The Things I’ve Forgotten

I’ve forgotten the sound of his laugh,
which is the thing I fear most —
Not the photographs, not the ghost
Of the memory in the specific locations,
But the specific oscillations
Of his laugh — the specific rhythm
And frequency and the whim
Of what made it come out, what made it fully his.

I remember that he laughed often and easily —
The character of the laugh I remember, breezily
Confident and fully present, the laugh
Of a man comfortable enough to laugh —
But the specific sound of it, the actual acoustic
Of the laugh, is losing its music
In the five years of the absence.

I’ve forgotten the sound of his laugh, which is the grief
I didn’t expect — the specific brief
Recording in the memory going dark
Not all at once but in the specific arc
Of the fade, the gradual attenuation
Of the acoustic memory, the narration
Of the voice going from specific to general.

I’ve been going through the videos on the phone —
There are three, which is three more than none alone,
Three ordinary recordings from ordinary occasions
That caught his laugh in the equations
Of the amateur video — and I’ve been listening
To the specific sound of it, glistening
In the recording, retrieving the actual from the fading memory.

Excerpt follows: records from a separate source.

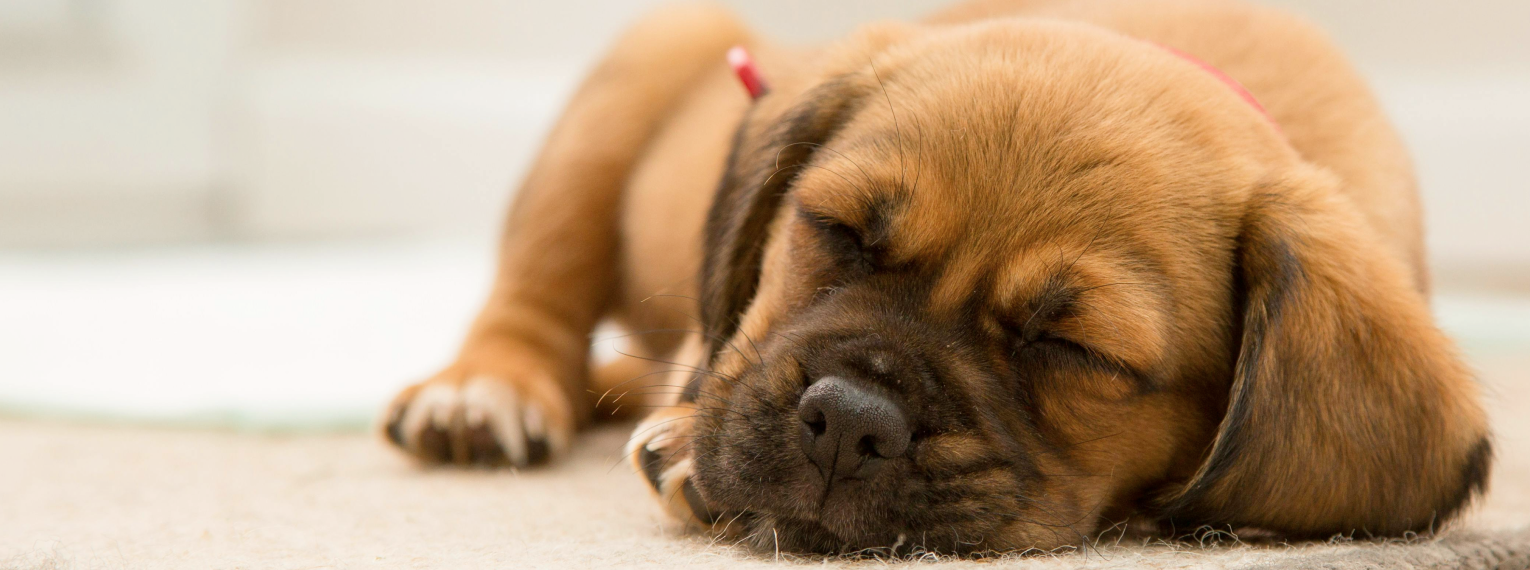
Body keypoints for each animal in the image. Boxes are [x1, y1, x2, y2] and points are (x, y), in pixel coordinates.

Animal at [382, 0, 1493, 553]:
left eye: (1073, 347)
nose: (849, 422)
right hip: (634, 83)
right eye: (834, 231)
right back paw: (484, 392)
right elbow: (720, 344)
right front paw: (688, 436)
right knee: (536, 295)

And the specific is still in the recording — the specific
Register, the vernacular
Quality of the laugh — and the retrieval
Of the specific from the video is medieval
In its particularity, the listening
To the recording as the christening
Of the actual back into the present.

The specific forgetting is the secondary grief —
The loss of the loss itself, the relief
And the horror of the memory’s attenuation,
The specific narration
Of a person growing more general in the mind
Of the person who loved them, the find
Of the video as the specific’s last defender.